How to complete this task — Print every line of the records below, with each character unchanged.

Extracted page text data —
+===+

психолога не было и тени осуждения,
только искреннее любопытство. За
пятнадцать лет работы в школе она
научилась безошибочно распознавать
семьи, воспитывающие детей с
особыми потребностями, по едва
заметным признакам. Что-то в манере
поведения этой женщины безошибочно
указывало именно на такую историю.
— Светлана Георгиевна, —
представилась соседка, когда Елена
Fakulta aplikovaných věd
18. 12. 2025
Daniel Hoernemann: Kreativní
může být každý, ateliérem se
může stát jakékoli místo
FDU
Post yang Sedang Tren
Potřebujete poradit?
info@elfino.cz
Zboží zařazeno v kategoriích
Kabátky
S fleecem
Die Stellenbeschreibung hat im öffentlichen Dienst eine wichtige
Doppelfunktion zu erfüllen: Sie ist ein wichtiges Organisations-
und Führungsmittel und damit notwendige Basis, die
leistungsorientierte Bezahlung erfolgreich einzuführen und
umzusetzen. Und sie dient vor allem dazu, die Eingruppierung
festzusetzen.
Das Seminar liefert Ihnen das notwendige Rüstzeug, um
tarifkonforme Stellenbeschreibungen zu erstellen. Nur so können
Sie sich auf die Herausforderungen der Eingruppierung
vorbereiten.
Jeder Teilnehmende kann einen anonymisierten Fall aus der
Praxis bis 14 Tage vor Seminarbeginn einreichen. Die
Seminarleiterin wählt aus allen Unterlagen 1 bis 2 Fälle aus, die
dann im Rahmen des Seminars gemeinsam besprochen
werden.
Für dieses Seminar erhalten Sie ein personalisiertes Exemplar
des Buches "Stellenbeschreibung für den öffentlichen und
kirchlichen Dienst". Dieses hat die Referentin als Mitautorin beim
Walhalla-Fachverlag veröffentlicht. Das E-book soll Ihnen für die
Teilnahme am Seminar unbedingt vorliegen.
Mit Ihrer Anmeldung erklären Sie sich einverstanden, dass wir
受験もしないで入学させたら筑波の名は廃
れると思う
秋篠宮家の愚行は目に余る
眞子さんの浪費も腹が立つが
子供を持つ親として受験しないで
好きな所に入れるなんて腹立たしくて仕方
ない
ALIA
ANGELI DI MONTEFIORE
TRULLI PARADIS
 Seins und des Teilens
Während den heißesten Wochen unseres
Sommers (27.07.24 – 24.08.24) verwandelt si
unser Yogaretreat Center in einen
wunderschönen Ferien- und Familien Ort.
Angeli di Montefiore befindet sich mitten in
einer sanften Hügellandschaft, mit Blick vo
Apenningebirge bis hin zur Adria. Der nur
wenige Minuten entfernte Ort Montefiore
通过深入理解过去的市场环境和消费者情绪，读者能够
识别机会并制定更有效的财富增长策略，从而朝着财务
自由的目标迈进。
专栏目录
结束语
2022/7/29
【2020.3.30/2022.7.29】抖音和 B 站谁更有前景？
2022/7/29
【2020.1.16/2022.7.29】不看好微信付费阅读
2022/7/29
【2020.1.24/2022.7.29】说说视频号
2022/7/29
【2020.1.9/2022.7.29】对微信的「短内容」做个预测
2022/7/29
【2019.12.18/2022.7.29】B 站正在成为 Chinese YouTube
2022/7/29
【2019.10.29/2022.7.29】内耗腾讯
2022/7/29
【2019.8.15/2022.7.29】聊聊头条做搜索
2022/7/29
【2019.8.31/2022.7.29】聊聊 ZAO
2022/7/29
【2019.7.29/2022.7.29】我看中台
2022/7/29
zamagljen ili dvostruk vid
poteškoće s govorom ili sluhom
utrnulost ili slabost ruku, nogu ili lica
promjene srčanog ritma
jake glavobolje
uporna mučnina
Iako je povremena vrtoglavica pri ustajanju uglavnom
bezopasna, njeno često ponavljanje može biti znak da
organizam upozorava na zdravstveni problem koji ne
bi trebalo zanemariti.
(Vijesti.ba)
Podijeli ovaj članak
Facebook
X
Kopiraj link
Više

+===+

Your response —
психолога не было и тени осуждения,
только искреннее любопытство. За
пятнадцать лет работы в школе она
научилась безошибочно распознавать
семьи, воспитывающие детей с
особыми потребностями, по едва
заметным признакам. Что-то в манере
поведения этой женщины безошибочно
указывало именно на такую историю.
— Светлана Георгиевна, —
представилась соседка, когда Елена
Fakulta aplikovaných věd
18. 12. 2025
Daniel Hoernemann: Kreativní
může být každý, ateliérem se
může stát jakékoli místo
FDU
Post yang Sedang Tren
Potřebujete poradit?
info@elfino.cz
Zboží zařazeno v kategoriích
Kabátky
S fleecem
Die Stellenbeschreibung hat im öffentlichen Dienst eine wichtige
Doppelfunktion zu erfüllen: Sie ist ein wichtiges Organisations-
und Führungsmittel und damit notwendige Basis, die
leistungsorientierte Bezahlung erfolgreich einzuführen und
umzusetzen. Und sie dient vor allem dazu, die Eingruppierung
festzusetzen.
Das Seminar liefert Ihnen das notwendige Rüstzeug, um
tarifkonforme Stellenbeschreibungen zu erstellen. Nur so können
Sie sich auf die Herausforderungen der Eingruppierung
vorbereiten.
Jeder Teilnehmende kann einen anonymisierten Fall aus der
Praxis bis 14 Tage vor Seminarbeginn einreichen. Die
Seminarleiterin wählt aus allen Unterlagen 1 bis 2 Fälle aus, die
dann im Rahmen des Seminars gemeinsam besprochen
werden.
Für dieses Seminar erhalten Sie ein personalisiertes Exemplar
des Buches "Stellenbeschreibung für den öffentlichen und
kirchlichen Dienst". Dieses hat die Referentin als Mitautorin beim
Walhalla-Fachverlag veröffentlicht. Das E-book soll Ihnen für die
Teilnahme am Seminar unbedingt vorliegen.
Mit Ihrer Anmeldung erklären Sie sich einverstanden, dass wir
受験もしないで入学させたら筑波の名は廃
れると思う
秋篠宮家の愚行は目に余る
眞子さんの浪費も腹が立つが
子供を持つ親として受験しないで
好きな所に入れるなんて腹立たしくて仕方
ない
ALIA
ANGELI DI MONTEFIORE
TRULLI PARADIS
 Seins und des Teilens
Während den heißesten Wochen unseres
Sommers (27.07.24 – 24.08.24) verwandelt si
unser Yogaretreat Center in einen
wunderschönen Ferien- und Familien Ort.
Angeli di Montefiore befindet sich mitten in
einer sanften Hügellandschaft, mit Blick vo
Apenningebirge bis hin zur Adria. Der nur
wenige Minuten entfernte Ort Montefiore
通过深入理解过去的市场环境和消费者情绪，读者能够
识别机会并制定更有效的财富增长策略，从而朝着财务
自由的目标迈进。
专栏目录
结束语
2022/7/29
【2020.3.30/2022.7.29】抖音和 B 站谁更有前景？
2022/7/29
【2020.1.16/2022.7.29】不看好微信付费阅读
2022/7/29
【2020.1.24/2022.7.29】说说视频号
2022/7/29
【2020.1.9/2022.7.29】对微信的「短内容」做个预测
2022/7/29
【2019.12.18/2022.7.29】B 站正在成为 Chinese YouTube
2022/7/29
【2019.10.29/2022.7.29】内耗腾讯
2022/7/29
【2019.8.15/2022.7.29】聊聊头条做搜索
2022/7/29
【2019.8.31/2022.7.29】聊聊 ZAO
2022/7/29
【2019.7.29/2022.7.29】我看中台
2022/7/29
zamagljen ili dvostruk vid
poteškoće s govorom ili sluhom
utrnulost ili slabost ruku, nogu ili lica
promjene srčanog ritma
jake glavobolje
uporna mučnina
Iako je povremena vrtoglavica pri ustajanju uglavnom
bezopasna, njeno često ponavljanje može biti znak da
organizam upozorava na zdravstveni problem koji ne
bi trebalo zanemariti.
(Vijesti.ba)
Podijeli ovaj članak
Facebook
X
Kopiraj link
Više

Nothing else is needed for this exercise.